We don't talk that way anymore. A Jamesian dialogue doesn't exist anymore. Those meandering (not always a negative, I love a lingering sentence) psychological profiles through dialogue and insightful little asides, they don't work anymore. We're all too psych-popped. We all have a little unofficial diploma in a handful of Phys - we are all in some way obsessed with motives in as matter-of-fact way as we are in keeping a finger in the Culture, it is part of the culture, to call a thing phallic, accuse the least stutter of breaking into a full scale Freudian slip, we all get the Oedipal thing on some level whether we believe it or not. Phys-hobbyists all of us, we won't bow any longer to the insights of a Henry James. We think we know more than he knew about what we think. Whenever I read in a blurb - psychological insights - it turns me off like when I read the words 'loss', 'life', 'redemption,' 'love' and 'death'. I don't dislike the words or what they mean, but I hate a book to claim it is actually about these things. Just as I don't think there are any very interesting or accurate portraits of 'physiological insight' coming out anymore. And this is largely because our concepts of our own minds are made up, and also partly because the really interesting stuff - the neurophilosophyy of Patricia Churchland for example, or the more radical sociological studies - haven't made their debut in fiction. So, throwing the depth aside for later, it is all about the sentence and how one sentence following another sentence gives you - on the best pages - a whole though, a whole working-through of the mind of a James human.

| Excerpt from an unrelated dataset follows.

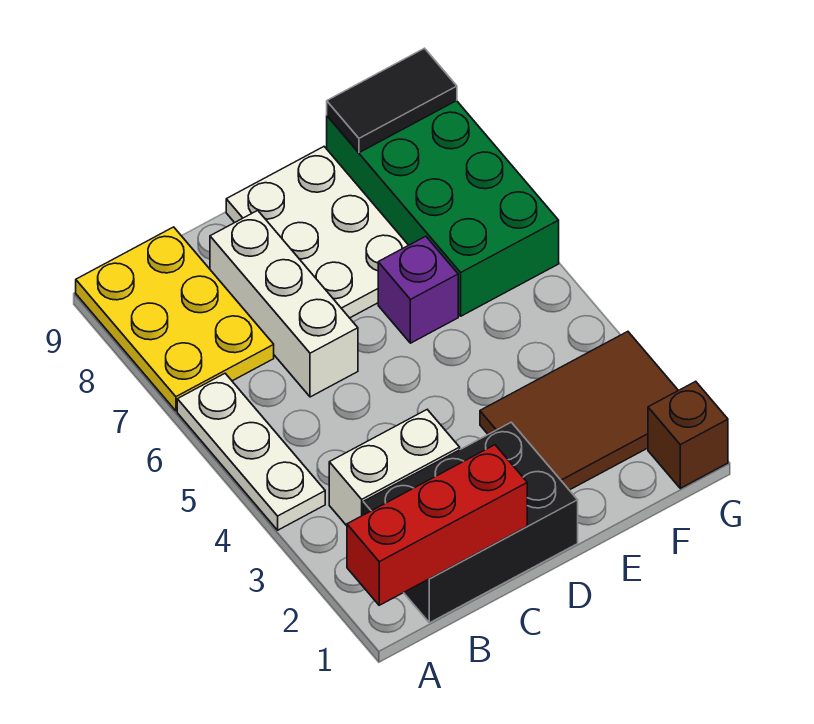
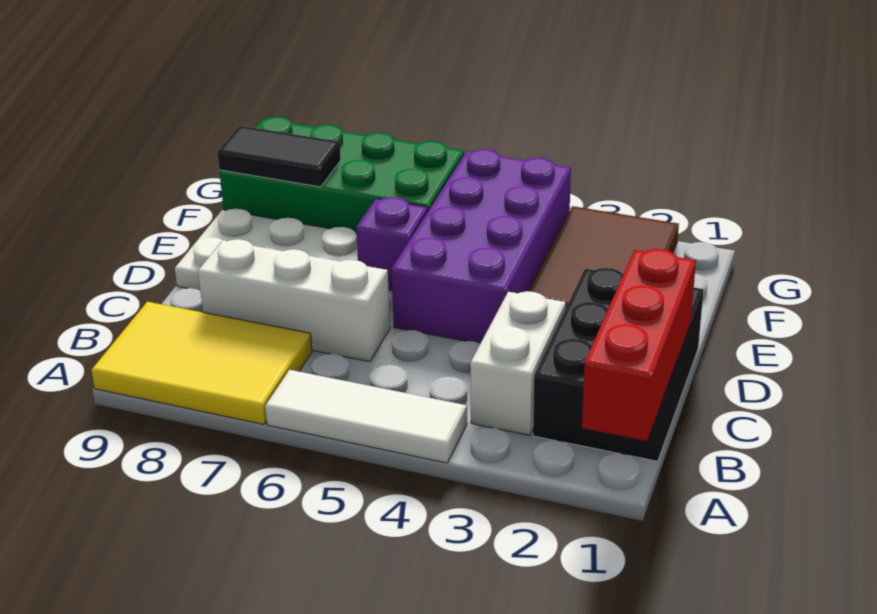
white plate A4:A6 level 1 -> white tile A4:A6 level 1
yellow plate A7:B9 level 1 -> yellow tile A7:B9 level 1
none -> purple brick D4:G5 level 1
black tile F9:G9 level 2 -> black tile F8:F9 level 2
brown brick G1 level 1 -> none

It is thanks in part to William Gass' 'Word in the World' that I came back to James. There is not actually an essay on James in the book, but I know from listening to KBRW Bookworm show, with Michael Silverblatt, when Gass came on and read a passage from Wings of the Dove and deconstructed it, that James is one of his major pillars of the pantheon. Then taking James up I read it him more attentively, and found Gass was right. I saw the architecture, and Gass coupled with James' own preface, helped me see the pier which leads to the shore or high street, on into page-infinite places. I think there is a direct tract from James into modernism, it seems obvious to me. The details, the whirling surface area of human action and thought, how can't there be a link between James and Joyce - it just seems like an obvious connection. So what's now got my brain in a loose knot is wondering where you can go with James if you sidestep (I know, in reality this is impossible) modernism - what kind of book can you produce if you take Henry James alone and dip him in the gloss of the 21st Century, what's produced? It would not be naturalism as it's written now. That is as fallacious a movement in current literature as the further reaches of the avante-garde. It would have to first take account of all the neurological backwaters, it would have to be in part an fMRI scan and a map. Above all the problem might be that so crucially anti-elitist are we, another reason James is more respected than read, it becomes more and more difficult to get your 'type' in fiction. James lived in a time and place where people were ground into the hard surface of knowing their place. One of the most interesting things about writing about people today is that it is all interchangeable. Everybody can be a bit of everybody else. We admire rags that become riches and usually celebrate riches becoming rags. But there's more to that. When Riches can scale the trillions and rags dredge the slums of Mumbai, we're choosing between more than just your Aunt Maud's and Oliver Twists. I'll continue this when I've finished Wings of the Dove.

Which, incidentally, you can get for Free here. I chose not to, there are just some books I need to see and be able to tear a little bit and get a smatch (a word used in the book for stain, which I prefer to stain) inside the pages.